PASSAGE FOR REVIEW –
>>
A Helicopter Drop That Missed Its Target

All this is far from the helicopter drop proposed by Ben Bernanke in 2002 as a quick fix for deflation. He told the Japanese, “The U.S. government has a technology, called a printing press (or, today, its electronic equivalent), that allows it to produce as many U.S. dollars as it wishes at essentially no cost.” Later in the speech he discussed “a money-financed tax cut,” which he said was “essentially equivalent to Milton Friedman’s famous ‘helicopter drop’ of money.” Deflation could be cured, said Professor Friedman, simply by dropping money from helicopters.

But there has been no cloudburst of money raining down on the people. The money has gotten only into the reserve accounts of banks. John Lounsbury, writing in Econintersect, observes that Friedman’s idea of a helicopter drop involved debt-free money printed by the government and landing in people’s bank accounts.

“He foresaw the money entering the economy through bank deposits, not through bank reserves which was the pathway available to Bernanke. . . . [W]hen Ben Bernanke fired up his helicopter engines he took the only path available to him.”
<<
MATERIAL PROVIDED –
>>
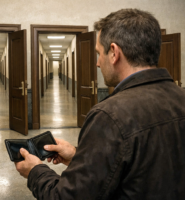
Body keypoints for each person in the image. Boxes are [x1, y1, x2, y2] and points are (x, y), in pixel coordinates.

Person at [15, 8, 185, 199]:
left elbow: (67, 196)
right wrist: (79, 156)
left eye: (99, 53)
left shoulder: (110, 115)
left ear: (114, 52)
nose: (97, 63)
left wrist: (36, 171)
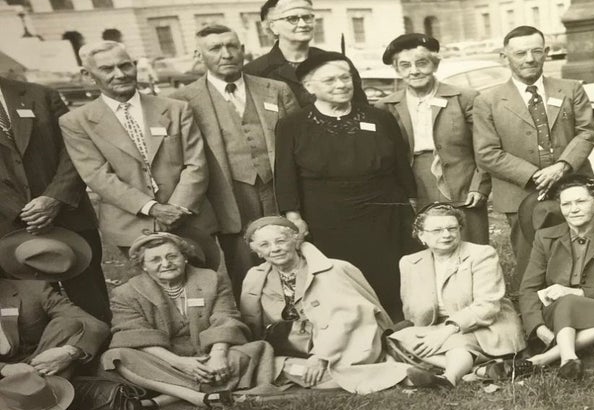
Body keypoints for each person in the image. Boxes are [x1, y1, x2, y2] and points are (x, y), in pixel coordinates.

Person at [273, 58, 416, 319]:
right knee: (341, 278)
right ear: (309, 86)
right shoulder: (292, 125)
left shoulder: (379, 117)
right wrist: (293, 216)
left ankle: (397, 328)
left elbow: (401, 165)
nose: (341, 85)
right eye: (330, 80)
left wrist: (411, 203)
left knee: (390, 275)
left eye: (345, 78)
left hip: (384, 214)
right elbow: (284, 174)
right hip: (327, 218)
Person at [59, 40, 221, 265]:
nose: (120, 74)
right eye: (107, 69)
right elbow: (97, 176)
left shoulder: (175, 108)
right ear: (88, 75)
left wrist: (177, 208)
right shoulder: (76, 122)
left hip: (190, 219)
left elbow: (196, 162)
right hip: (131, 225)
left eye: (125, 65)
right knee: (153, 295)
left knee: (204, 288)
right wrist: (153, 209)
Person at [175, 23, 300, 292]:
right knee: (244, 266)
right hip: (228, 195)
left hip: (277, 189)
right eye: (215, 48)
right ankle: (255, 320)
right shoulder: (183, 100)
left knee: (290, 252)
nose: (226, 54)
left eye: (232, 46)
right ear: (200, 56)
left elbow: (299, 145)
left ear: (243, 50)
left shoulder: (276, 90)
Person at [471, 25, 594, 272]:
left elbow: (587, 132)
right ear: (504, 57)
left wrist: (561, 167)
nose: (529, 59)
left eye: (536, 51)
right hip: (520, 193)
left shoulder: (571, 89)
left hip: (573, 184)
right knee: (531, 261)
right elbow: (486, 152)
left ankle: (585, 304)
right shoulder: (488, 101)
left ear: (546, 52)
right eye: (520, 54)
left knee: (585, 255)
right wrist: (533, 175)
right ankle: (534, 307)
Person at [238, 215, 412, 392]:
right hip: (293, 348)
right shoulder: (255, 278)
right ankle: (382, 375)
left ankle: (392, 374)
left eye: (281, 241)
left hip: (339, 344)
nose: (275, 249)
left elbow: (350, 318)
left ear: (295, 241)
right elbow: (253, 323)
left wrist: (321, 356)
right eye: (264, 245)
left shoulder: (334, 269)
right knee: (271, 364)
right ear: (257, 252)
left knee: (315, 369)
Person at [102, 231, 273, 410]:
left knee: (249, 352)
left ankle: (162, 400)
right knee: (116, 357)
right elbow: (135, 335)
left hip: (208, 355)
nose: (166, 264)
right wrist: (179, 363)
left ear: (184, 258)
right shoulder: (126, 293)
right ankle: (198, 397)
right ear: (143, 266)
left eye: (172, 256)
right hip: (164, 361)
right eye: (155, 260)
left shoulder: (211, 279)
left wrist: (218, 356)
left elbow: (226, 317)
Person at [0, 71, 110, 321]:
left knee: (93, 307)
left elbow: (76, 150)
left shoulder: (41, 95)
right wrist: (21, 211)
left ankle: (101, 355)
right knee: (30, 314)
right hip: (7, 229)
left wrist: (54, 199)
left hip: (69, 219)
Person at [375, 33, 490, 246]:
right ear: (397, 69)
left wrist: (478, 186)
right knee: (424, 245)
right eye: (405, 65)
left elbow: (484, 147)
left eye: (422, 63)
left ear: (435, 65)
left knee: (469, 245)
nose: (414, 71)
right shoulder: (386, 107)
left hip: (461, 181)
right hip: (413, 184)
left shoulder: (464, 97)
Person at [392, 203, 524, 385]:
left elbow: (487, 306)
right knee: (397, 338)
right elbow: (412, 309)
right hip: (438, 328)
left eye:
<<
>>
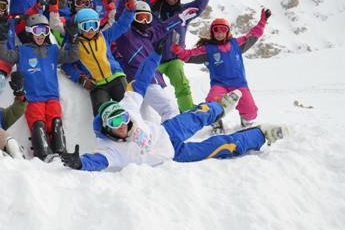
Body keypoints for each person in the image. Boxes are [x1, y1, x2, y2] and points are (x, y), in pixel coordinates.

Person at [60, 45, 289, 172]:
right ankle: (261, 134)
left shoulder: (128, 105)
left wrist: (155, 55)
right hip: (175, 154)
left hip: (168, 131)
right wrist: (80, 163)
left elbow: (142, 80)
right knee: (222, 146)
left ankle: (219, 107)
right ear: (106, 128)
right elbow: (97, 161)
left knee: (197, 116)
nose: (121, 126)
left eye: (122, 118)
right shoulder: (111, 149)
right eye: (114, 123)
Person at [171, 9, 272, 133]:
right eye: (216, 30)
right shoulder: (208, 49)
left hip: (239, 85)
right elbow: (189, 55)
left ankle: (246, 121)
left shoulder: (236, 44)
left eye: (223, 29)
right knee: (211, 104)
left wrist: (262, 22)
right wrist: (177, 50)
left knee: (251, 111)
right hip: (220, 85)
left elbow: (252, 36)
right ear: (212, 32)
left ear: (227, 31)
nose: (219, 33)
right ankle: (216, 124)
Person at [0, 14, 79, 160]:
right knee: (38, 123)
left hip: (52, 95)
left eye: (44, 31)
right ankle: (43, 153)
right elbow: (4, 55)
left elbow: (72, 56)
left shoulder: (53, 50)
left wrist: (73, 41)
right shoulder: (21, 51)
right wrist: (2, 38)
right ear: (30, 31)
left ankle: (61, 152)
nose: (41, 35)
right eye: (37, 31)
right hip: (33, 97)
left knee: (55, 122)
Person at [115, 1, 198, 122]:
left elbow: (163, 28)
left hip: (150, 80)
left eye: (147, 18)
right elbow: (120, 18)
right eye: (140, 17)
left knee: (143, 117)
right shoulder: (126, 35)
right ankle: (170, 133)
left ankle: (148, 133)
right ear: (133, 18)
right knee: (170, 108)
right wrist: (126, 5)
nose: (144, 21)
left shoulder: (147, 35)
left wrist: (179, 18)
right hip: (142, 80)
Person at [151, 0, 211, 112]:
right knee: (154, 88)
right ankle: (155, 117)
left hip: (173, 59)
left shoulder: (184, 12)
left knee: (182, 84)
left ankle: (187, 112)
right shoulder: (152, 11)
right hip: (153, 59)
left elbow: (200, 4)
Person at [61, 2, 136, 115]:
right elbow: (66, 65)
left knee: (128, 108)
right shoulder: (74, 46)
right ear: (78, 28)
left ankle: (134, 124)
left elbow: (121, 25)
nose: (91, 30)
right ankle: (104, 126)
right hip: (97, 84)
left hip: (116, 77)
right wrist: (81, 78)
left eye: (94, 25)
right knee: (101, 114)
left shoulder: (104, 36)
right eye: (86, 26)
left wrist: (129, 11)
<<
>>
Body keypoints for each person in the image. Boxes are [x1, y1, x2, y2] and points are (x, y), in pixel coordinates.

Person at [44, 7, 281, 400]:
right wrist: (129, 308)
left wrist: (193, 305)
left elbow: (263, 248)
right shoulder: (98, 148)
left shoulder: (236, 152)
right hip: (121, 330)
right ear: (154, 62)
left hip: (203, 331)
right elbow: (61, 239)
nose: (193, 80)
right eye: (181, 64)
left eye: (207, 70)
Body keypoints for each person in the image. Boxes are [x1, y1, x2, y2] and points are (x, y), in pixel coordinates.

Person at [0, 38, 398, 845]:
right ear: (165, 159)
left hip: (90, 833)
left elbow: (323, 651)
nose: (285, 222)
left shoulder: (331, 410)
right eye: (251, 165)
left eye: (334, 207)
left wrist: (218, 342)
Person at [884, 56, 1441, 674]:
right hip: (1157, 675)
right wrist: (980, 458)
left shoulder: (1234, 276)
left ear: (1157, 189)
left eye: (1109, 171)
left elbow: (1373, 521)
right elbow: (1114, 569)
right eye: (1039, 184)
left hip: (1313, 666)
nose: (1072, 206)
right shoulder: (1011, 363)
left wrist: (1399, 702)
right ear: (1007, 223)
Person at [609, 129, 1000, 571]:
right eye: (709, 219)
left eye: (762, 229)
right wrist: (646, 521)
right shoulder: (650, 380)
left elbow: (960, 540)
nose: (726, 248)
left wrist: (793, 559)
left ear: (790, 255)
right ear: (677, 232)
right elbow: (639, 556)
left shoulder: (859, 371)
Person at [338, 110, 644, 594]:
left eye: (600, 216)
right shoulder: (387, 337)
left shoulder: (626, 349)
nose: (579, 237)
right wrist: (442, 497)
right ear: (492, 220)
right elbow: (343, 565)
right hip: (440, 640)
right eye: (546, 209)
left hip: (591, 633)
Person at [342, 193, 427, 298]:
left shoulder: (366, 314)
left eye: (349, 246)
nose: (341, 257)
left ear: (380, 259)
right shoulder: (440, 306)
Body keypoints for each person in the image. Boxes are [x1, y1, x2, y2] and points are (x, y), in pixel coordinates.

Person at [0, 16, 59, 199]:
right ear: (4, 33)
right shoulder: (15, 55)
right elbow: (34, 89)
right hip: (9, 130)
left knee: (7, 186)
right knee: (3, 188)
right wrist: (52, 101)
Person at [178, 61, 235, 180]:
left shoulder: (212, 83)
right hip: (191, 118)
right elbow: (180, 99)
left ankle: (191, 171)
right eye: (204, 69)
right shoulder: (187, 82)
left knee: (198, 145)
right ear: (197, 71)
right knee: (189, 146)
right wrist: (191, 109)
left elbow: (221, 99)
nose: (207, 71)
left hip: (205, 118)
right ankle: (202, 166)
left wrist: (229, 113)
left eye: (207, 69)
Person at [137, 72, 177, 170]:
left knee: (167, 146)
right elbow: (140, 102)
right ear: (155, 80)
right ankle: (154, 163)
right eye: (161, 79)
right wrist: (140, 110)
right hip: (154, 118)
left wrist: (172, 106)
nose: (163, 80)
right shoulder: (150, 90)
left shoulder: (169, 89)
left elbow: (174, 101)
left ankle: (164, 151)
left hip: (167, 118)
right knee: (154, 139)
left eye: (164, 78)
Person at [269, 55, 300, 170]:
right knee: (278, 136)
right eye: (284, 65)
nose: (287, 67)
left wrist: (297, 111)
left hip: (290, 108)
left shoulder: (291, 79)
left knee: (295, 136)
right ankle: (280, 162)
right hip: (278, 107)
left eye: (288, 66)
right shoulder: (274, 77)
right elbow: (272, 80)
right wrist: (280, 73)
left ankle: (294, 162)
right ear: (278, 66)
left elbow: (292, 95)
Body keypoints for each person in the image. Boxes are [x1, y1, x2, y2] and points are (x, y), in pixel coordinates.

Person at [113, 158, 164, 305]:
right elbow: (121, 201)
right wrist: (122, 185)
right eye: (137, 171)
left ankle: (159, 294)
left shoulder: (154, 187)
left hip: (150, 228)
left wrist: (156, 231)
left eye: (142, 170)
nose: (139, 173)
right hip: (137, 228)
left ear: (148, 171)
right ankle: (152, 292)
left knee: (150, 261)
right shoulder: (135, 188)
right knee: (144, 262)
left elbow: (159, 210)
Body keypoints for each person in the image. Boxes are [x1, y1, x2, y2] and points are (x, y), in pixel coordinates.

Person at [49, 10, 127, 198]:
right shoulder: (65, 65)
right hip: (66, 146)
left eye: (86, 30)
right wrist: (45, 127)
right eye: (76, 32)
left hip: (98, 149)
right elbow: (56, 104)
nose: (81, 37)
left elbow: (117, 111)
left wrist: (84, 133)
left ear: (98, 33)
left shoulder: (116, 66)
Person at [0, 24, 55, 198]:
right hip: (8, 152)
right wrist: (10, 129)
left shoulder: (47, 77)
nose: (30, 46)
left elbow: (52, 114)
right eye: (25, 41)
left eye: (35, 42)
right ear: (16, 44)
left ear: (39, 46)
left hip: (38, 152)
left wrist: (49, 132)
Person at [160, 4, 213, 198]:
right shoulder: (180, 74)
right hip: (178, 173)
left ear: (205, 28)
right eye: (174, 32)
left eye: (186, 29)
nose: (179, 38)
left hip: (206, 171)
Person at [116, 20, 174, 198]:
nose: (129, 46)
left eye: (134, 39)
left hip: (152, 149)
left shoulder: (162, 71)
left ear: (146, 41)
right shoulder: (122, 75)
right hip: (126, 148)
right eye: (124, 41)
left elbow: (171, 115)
<<
YOUR GOAL – Rewrite everything in the helicopter-drop text from "All this is" down to "people’s bank accounts.", putting "money drop" in place of "helicopter drop" each time it appears.

EXERCISE OUTPUT –
All this is far from the money drop proposed by Ben Bernanke in 2002 as a quick fix for deflation. He told the Japanese, “The U.S. government has a technology, called a printing press (or, today, its electronic equivalent), that allows it to produce as many U.S. dollars as it wishes at essentially no cost.” Later in the speech he discussed “a money-financed tax cut,” which he said was “essentially equivalent to Milton Friedman’s famous ‘money drop’ of money.” Deflation could be cured, said Professor Friedman, simply by dropping money from helicopters.

But there has been no cloudburst of money raining down on the people. The money has gotten only into the reserve accounts of banks. John Lounsbury, writing in Econintersect, observes that Friedman’s idea of a money drop involved debt-free money printed by the government and landing in people’s bank accounts.